The product names for each box listed below are hyperlinked to their specific page on the manufacturer website so you can click those to learn more about the boxes as well.
The first thing I want to do is to briefly touch on the interfaces of the boxes themselves, both the Admin side and the User side. Again you can check the reviews above for more in-depth looks at all of the boxes and their interfaces.
We’ll take a look at the QNAP Boxes First:
The TS-219P Turbo NAS is the 2-bay network-attached storage server with iSCSI dedicated to the SOHO and home users who need a mass storage center to store and share huge amount of digital data. The NAS supports 2.5? and 3.5? SATA hard drives, and is featured with excellent hardware design for storage expansion, outstanding data access performance, high system reliability, and numerous powerful software applications. The TS-219P is the top-class model in the current home and SOHO NAS market.
CPU: Marvell 1.2GHz
DRAM: 512MB DDRII RAM
QNAP TS-419P Turbo NAS is the 4-bay, 2.5-inch and 3.5-inch SATA HDD network-attached storage server with iSCSI applications dedicated to SMB, SOHO and home users. As a storage centre for mass data backup, management and sharing, the TS-419P Turbo NAS supports excellent hardware design, outstanding performance, high system reliability, and numerous powerful software applications.
CPU: Marvell 6281 1.2GHz
DRAM: 512MB DDRII RAM
A reliable network-attached storage (NAS) is an important asset for most small business nowadays to keep their data safe and sound. The high performance, all-functions-in-one TS-109 Pro II is their best choice.
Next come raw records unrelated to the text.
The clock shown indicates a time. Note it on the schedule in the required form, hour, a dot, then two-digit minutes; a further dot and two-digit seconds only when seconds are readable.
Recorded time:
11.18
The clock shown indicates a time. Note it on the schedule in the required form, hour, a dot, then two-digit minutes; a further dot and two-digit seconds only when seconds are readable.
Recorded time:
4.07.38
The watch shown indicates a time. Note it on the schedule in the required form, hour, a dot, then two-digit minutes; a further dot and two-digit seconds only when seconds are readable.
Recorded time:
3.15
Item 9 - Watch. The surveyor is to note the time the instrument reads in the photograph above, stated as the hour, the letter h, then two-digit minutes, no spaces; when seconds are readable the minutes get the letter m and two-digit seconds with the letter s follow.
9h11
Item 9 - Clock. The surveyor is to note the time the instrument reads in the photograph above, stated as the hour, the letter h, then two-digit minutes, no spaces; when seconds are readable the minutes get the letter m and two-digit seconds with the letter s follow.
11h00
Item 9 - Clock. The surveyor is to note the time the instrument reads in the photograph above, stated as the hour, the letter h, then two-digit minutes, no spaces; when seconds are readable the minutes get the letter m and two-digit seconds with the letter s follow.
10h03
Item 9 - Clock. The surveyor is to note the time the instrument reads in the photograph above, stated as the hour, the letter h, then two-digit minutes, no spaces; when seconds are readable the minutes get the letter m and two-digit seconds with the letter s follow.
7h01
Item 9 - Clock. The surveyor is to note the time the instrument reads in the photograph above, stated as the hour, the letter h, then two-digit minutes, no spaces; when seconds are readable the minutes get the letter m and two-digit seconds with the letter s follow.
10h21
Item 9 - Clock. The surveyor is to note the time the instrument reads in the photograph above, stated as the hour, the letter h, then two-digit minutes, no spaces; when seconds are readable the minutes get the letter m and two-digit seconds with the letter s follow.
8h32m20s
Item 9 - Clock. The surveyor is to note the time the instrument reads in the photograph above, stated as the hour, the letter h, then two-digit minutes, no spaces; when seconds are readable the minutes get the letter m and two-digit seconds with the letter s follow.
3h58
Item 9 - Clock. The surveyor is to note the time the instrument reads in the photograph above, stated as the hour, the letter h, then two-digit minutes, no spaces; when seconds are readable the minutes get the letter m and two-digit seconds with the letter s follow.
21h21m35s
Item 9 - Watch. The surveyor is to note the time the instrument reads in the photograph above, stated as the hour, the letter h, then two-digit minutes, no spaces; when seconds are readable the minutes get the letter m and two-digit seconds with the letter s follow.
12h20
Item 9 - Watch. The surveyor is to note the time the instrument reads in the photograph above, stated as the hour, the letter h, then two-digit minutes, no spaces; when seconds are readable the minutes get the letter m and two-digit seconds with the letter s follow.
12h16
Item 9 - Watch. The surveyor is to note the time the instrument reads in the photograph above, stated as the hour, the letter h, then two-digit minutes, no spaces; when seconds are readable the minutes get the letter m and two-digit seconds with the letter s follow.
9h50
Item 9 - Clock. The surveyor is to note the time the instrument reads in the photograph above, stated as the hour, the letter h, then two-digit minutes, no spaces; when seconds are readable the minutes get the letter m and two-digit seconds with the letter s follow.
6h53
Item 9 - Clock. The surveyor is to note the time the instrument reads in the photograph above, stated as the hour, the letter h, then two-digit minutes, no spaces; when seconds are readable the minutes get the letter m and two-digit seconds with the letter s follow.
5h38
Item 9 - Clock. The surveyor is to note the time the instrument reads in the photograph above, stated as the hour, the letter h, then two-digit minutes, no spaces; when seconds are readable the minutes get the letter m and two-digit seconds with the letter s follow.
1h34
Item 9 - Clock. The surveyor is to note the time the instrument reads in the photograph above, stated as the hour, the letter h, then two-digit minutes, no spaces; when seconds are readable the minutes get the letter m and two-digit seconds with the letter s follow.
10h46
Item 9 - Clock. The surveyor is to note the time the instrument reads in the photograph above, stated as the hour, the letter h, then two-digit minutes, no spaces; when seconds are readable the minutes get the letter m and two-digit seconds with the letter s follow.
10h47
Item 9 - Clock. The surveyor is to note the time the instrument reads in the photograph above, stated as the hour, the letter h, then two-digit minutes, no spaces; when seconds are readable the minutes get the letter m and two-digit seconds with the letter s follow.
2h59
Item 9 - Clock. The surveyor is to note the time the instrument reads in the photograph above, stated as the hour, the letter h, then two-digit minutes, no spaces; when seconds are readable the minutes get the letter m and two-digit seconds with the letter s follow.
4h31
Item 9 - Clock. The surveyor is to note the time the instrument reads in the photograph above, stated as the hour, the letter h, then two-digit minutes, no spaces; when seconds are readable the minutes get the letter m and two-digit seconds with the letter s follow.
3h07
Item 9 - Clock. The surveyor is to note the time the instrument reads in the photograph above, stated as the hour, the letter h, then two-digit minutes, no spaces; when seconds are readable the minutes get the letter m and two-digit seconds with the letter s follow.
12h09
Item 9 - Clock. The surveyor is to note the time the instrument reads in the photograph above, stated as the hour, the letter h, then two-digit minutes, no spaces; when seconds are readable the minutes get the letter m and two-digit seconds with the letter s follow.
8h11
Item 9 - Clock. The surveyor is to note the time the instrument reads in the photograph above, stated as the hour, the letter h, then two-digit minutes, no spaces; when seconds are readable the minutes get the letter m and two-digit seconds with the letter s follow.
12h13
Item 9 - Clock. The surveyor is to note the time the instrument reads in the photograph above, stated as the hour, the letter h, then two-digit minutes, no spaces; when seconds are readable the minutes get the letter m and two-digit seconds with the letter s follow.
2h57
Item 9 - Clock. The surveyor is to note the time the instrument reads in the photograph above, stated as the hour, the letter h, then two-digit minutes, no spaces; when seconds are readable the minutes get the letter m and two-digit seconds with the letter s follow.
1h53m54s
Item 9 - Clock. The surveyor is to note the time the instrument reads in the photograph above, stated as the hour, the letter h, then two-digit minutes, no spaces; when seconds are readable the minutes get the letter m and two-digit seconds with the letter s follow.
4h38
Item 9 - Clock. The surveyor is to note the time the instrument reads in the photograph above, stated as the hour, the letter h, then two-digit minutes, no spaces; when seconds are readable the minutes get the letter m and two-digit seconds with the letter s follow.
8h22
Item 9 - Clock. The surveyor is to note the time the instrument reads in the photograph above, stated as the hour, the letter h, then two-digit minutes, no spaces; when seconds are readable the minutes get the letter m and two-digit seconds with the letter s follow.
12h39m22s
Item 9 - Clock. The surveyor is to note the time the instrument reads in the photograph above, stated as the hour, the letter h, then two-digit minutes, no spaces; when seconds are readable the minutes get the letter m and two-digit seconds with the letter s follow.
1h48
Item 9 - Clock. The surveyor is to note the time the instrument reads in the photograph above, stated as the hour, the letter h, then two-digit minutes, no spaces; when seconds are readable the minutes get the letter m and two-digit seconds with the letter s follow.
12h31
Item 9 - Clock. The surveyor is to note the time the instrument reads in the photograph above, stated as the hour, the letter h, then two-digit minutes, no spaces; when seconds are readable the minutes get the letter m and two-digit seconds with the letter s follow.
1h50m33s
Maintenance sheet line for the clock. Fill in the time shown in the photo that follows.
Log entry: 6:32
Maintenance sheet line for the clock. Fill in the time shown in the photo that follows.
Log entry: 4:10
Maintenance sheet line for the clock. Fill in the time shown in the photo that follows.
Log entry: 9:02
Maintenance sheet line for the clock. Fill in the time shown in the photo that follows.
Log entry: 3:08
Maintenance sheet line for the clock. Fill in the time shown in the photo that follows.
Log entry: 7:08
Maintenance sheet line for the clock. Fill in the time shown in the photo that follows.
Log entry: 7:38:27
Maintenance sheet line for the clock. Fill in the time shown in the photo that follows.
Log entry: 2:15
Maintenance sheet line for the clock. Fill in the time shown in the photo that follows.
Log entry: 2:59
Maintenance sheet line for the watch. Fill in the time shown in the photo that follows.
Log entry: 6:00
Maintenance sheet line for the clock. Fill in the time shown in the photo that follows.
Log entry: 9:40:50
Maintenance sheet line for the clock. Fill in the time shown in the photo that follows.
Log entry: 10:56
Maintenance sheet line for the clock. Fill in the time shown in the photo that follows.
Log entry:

The NAS adopts Marvell 500MHz CPU and 256MB DDRII memory which largely enhances system performance and remains highly stable even when there are multiple simultaneous accesses to the services. The friendly web-based interface enables users to easily set up a network system for all sorts of storage applications without MIS help.
CPU: Marvell 5182 500MHz
DRAM: 256 MB DDRII
The QNAP boxes all have the same interfaces, it’s an AJAX based system and it looks really nice. With the new firmware updates, even the oldest one, the TS-109 Pro II looks and works just like the newest models. Since all the interfaces look the same, I only have to show you one set of pictures really.
The admin side is an icon based system that’s very easy to navigate. It has dual navigation actually, a tree style on the left side and in the main window is the graphical icon style,
The web based user interface is simple and easy to use with a personal folder as well that can be created for the user that only they can access.
Next up is the Synology:
High-Performance 2-bay SATA NAS Server for Small-and-Medium Business Users
Synology Disk Station DS209+II offers PC server equivalent performance for efficient data sharing and backup. Its high performance coupled with sophisticated Synology Disk Station Manager 2.1 provides an ideal solution for cross platform sharing, secure server backup, Windows ADS integration, business mail server, and corporate surveillance.
CPU: 1.06GHz, 64bit@DDR533, with floating point
The Synology interface is a bit brighter in colors.
The Admin side of things is similar to the QNAP in that it’s icon based, but it’s arranged a little bit differently. It has the same style though with the navigation tree on the left and the main widow has larger icons.
The User interface is graphical based when you login, nice large icons allow you to see everything easily. Depending on what services you’ve got enabled and what permissions you’ve set, the ‘desktop’ menu will change for end user.
The file manager is simple but it works well.
There’s also a very nice network music player as well built in:
Next up we’ve got the Seagate BlackArmor NAS boxes. The interfaces are the same for both boxes.
BlackArmor NAS 110
Desktop storage with an easy USB interface.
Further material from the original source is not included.